Technical companion to /projects/chatbot. For someone shipping a public-facing RAG chatbot where hallucinations have real consequences.
I Use This When...
I want a chatbot that answers strictly from a fixed corpus of official documents, refuses everything else, and shows the user exactly where each answer came from.
Why hybrid BM25 + embeddings, not pure vector
Korean civil-service language is exact-match-heavy:
- Form numbers (e.g. specific 신청서 codes).
- Statute names referenced by exact title.
- Transliterated foreign words (passport / visa terms).
- Procedure-specific nouns that look almost-but-not-quite identical across topics (긴급여권 vs 단수여권).
Pure cosine-similarity over embeddings drifts on those — it groups by topic, not by token. BM25 nails the exact-match cases. The system runs both:
- If the topic detector matches a known topic, query only that topic's BM25 sub-index.
- Otherwise, run full BM25 and OpenAI embeddings, then merge with Reciprocal Rank Fusion (RRF).
Why per-topic sub-indexes when topic is detected
The topic gate is upstream of retrieval, not downstream. The
_TOPIC_KEYWORDS table in app.py maps user keywords to topic IDs:
긴급여권 / 단수여권 / 여권 → 여권 (passport)
비자 / 사증 / visa / 재입국 → 비자 (visa)
공증 → 공증
병역 / 병무 → 병역
공동인증서 / 금융인증서 → 공동인증서
가족관계 / 출생신고 ... → 가족관계등록
국적 / 귀화 / 시민권 → 국적
재외국민 → 재외국민등록
해외이주 → 해외이주신고
증명서 → 각종 증명서 발급
Passport answers should never come from the military-service section just because vector cosine says they're "close". Sub-indexes per topic mean a 여권 query physically cannot retrieve a 병역 post.
Why TOP-K=5 and 16,000-character context
Government posts are short (~2,000 chars average) and self-contained. Keeping the top 5 posts in full context is cheaper than aggressive chunking, because:
- Mid-post chunks can split the disclaimer from the procedure.
- Mid-post chunks lose the section headings that anchor the content.
- 5 full posts at ~2,000 chars each fits cleanly inside the 16,000-
char window (constants:
TOP_K = 5,MAX_POST_CHARS = 4000,MAX_CONTEXT_CHARS = 16000).
The first 3 hits are the answer; the remaining 2 are listed as "추가 링크" so the user can self-verify edges the answer didn't cover.
Why temperature 0.05
Determinism matters more than fluency variety for a public reference bot. Repeated runs of the same question should give the same answer — that's the consistency contract a civic-service tool has to keep.
Why explicit source links + disclaimer on every response
The system prompt is uncompromising:
- "제공된 영사관 게시글 원문에 있는 내용만 답변" (answer only from the provided official posts)
- "원문에 없는 내용은 절대 추가하지 않습니다" (never add anything not in the source)
- Every answer ends with a disclaimer linking to the official site and the consulate contact.

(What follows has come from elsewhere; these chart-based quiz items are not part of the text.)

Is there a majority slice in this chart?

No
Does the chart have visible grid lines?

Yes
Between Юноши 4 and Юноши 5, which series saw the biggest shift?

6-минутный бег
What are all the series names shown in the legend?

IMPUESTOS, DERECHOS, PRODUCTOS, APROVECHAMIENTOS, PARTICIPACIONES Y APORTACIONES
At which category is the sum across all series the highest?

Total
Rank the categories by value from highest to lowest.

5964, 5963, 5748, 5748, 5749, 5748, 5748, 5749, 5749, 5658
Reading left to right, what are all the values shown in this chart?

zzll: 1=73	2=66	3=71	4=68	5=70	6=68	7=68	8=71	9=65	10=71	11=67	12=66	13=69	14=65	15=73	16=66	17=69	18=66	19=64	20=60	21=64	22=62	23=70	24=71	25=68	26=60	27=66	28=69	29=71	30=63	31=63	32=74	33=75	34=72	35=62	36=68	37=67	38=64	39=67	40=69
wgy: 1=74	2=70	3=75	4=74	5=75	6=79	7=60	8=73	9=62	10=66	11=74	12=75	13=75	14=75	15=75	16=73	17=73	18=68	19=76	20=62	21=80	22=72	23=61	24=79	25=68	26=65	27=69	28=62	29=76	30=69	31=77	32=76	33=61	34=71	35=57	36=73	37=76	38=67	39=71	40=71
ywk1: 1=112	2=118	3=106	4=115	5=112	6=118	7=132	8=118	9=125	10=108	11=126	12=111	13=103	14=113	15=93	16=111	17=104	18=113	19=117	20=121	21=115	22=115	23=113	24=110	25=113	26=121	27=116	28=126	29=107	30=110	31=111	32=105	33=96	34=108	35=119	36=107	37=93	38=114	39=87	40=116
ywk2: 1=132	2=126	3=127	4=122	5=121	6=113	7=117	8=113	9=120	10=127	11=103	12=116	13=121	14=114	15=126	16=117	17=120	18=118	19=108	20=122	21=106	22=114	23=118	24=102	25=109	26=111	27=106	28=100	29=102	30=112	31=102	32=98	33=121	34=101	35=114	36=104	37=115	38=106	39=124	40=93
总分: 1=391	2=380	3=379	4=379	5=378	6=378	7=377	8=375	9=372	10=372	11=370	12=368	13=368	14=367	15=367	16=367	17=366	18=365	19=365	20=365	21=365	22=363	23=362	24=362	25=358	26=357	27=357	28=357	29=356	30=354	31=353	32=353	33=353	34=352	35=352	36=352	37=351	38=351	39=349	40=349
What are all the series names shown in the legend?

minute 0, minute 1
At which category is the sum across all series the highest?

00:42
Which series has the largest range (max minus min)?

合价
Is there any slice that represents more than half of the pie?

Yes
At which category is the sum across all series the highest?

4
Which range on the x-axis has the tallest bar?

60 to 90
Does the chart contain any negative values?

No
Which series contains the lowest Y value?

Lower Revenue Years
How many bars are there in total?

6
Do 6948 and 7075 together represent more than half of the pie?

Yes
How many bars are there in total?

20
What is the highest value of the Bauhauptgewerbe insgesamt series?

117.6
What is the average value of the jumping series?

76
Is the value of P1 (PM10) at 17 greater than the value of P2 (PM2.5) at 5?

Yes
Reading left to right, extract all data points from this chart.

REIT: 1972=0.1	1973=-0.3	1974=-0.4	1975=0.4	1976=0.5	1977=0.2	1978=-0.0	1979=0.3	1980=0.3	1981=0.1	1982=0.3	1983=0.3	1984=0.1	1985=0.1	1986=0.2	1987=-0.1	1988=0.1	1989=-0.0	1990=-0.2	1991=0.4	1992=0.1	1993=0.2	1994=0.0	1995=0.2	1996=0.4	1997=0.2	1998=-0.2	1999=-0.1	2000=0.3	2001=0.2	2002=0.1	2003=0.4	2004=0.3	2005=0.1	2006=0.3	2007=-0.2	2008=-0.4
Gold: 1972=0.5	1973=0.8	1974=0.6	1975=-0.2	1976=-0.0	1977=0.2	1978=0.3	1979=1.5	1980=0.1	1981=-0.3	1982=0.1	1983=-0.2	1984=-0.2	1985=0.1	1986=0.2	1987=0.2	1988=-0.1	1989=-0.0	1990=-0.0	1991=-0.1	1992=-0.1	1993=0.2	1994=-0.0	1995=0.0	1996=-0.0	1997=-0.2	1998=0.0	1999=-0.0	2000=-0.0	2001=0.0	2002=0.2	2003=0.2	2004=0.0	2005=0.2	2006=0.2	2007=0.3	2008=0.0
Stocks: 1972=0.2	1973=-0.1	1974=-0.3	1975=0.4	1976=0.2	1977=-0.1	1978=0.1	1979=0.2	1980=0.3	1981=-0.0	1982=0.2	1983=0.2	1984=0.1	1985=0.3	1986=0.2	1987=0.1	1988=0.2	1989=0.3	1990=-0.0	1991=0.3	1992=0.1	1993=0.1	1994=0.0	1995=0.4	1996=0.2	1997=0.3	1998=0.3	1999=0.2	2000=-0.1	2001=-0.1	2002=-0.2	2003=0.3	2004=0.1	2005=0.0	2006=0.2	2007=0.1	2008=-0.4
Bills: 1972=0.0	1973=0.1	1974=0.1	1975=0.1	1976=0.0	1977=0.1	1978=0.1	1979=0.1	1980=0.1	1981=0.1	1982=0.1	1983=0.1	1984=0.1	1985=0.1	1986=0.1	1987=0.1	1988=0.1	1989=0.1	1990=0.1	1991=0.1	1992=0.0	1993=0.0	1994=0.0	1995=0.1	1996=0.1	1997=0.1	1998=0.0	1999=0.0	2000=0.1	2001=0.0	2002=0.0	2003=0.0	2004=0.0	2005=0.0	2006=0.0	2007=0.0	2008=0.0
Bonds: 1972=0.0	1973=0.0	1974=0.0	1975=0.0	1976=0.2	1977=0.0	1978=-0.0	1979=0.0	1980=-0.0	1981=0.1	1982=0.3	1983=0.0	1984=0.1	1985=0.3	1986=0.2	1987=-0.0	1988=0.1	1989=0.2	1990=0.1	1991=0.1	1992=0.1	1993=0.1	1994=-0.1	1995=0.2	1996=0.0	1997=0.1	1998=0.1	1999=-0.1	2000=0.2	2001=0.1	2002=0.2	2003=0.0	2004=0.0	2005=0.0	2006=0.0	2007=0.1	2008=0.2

Wrong civic-service information costs the user time, money, and sometimes their immigration status. "I don't know — here's the official source" is always the right fallback.
What I'd rebuild
- Auto-resync the bulletin scrape on a schedule, and version the embedding index so old answers can be traced to old content.
- Surface retrieval confidence (best-hit BM25 score / RRF rank) alongside answers so the user knows when retrieval was weak.
- Add an "I don't know" gate that fires before generation when
LOW_CONFIDENCE_THRESHOLDisn't met — cheaper than generating a hedge and disclaiming it.